For food production, however, you need gobs of water, ON DEMAND, in order to get decent crop yields. If you can get 0.2" of water on the soil each day, you'll get good crops. In most places, you'll need to store water or pump it from a well or divert it from a river or some such.

I've heard from some people that you can go as low as two inches of precip/month and still get a crop but it'll probably take special precautions to absorb and conserve that moisture.

About 1,500 years ago, the Nabatean of the Negev desert werwe able to grow grains and orchards on about half the rain we get here at the subdivision! They did some very clever things to direct runoff water into cisterns mades of stone and plaster.

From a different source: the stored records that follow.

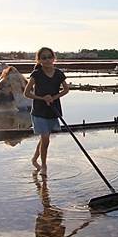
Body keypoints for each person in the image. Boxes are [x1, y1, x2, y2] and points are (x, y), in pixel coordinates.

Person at [24, 47, 69, 176]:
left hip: (52, 110)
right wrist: (42, 98)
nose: (47, 60)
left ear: (54, 58)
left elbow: (66, 90)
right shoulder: (36, 74)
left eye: (49, 57)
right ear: (39, 60)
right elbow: (26, 93)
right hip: (39, 110)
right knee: (45, 139)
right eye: (44, 58)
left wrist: (53, 98)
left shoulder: (59, 73)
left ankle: (34, 159)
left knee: (45, 138)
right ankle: (44, 166)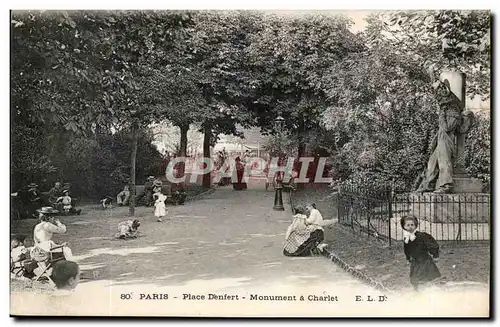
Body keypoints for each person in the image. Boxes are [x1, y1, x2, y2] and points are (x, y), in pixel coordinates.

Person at [400, 216, 441, 291]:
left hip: (424, 260)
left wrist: (435, 255)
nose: (410, 227)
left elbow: (432, 244)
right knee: (414, 278)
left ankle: (425, 291)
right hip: (415, 261)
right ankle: (417, 291)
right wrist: (408, 258)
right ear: (404, 226)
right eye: (408, 225)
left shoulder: (422, 236)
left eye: (412, 225)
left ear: (415, 225)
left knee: (422, 277)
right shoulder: (406, 238)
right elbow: (407, 249)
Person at [30, 207, 73, 273]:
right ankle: (71, 269)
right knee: (67, 249)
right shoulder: (47, 225)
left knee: (60, 247)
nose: (53, 219)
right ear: (49, 217)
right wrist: (59, 223)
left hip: (37, 250)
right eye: (52, 217)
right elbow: (63, 230)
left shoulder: (37, 226)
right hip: (45, 250)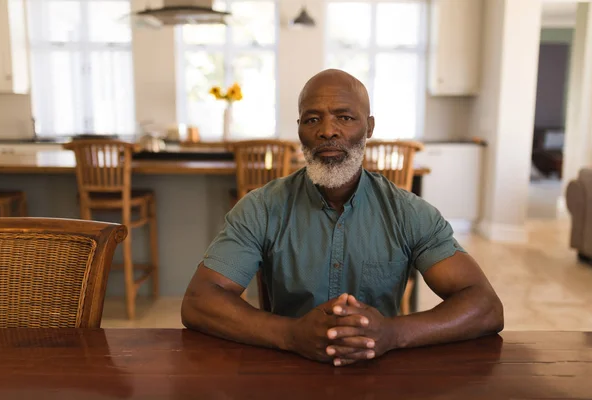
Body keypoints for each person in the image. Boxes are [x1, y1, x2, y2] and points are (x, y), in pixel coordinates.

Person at [181, 69, 504, 367]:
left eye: (345, 117)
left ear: (369, 127)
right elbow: (200, 300)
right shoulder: (261, 208)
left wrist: (392, 333)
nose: (327, 131)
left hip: (381, 367)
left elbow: (485, 306)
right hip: (286, 365)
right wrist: (290, 334)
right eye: (312, 120)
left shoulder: (409, 213)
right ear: (299, 130)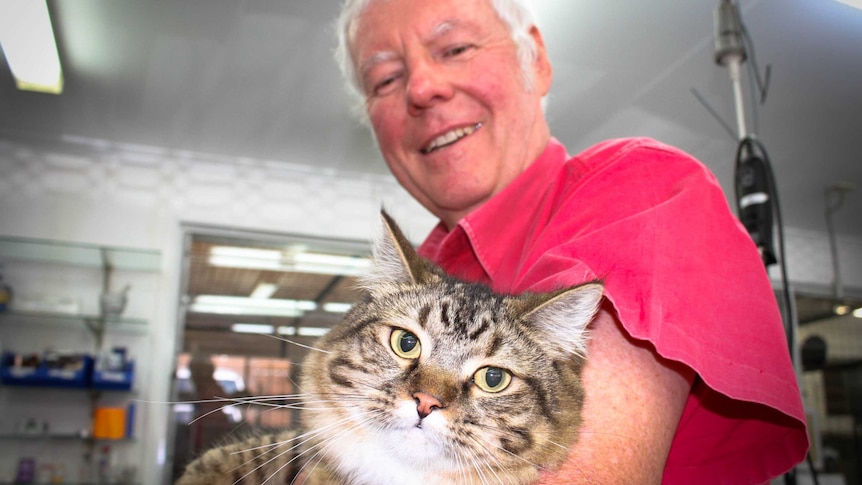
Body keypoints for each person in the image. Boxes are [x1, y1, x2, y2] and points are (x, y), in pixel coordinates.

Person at [334, 0, 809, 483]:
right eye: (386, 80)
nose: (422, 88)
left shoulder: (638, 190)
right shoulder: (420, 268)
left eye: (455, 48)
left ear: (536, 59)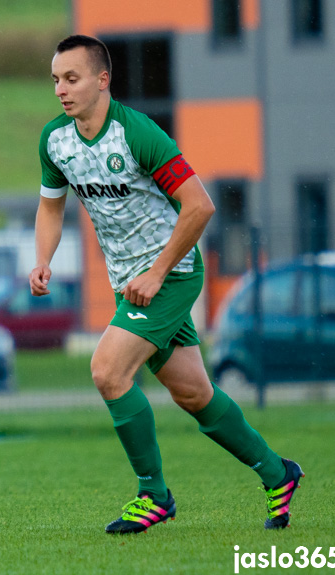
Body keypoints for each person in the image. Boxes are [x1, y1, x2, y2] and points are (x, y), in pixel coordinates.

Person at [30, 34, 303, 534]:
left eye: (71, 78)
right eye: (55, 80)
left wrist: (156, 274)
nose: (61, 90)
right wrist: (42, 259)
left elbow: (200, 206)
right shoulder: (55, 140)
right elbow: (51, 206)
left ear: (102, 79)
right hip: (128, 284)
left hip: (169, 276)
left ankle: (154, 495)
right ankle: (277, 473)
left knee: (108, 371)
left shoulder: (137, 133)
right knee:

If they can do it on about 3.5" annually, we should be able to do it here with 7 inches of precip (I really don't know what is typical out here. Nobody has measured the precip every day for years on end). I'm probably the first one to collect over a years worth of solid data.

The Nabateans have a leg up on us because their soil structure was such that it forms an impermeable crust after a rainfall and, afterwards, the water just sheets off like crazy.

They were also able to easily carve out cisterns from thick beds of chalk to store gobs of water from the few storms they get each year.

We'll probably have to do some kind of treatment of the rain catchment area to increase the efficiency of water sheeting off into a storage cistern.

That would be really cool if you could roll out huge tarps just before a rain and get 100% collection efficiency!

If you had low growing vegetation, like blue grama grass, or similar, it wouldn't be hard to roll it out but the winds...my God! ;-)

The trick to getting runoff, in general, is the rate at which the rain falls. If the precip rate is approach one inch per hour, water starts to runoff in clay soils poor in oganic matter such as here.

I will continue this at a later time. Right now, I need to get to bed and start work tomorrow!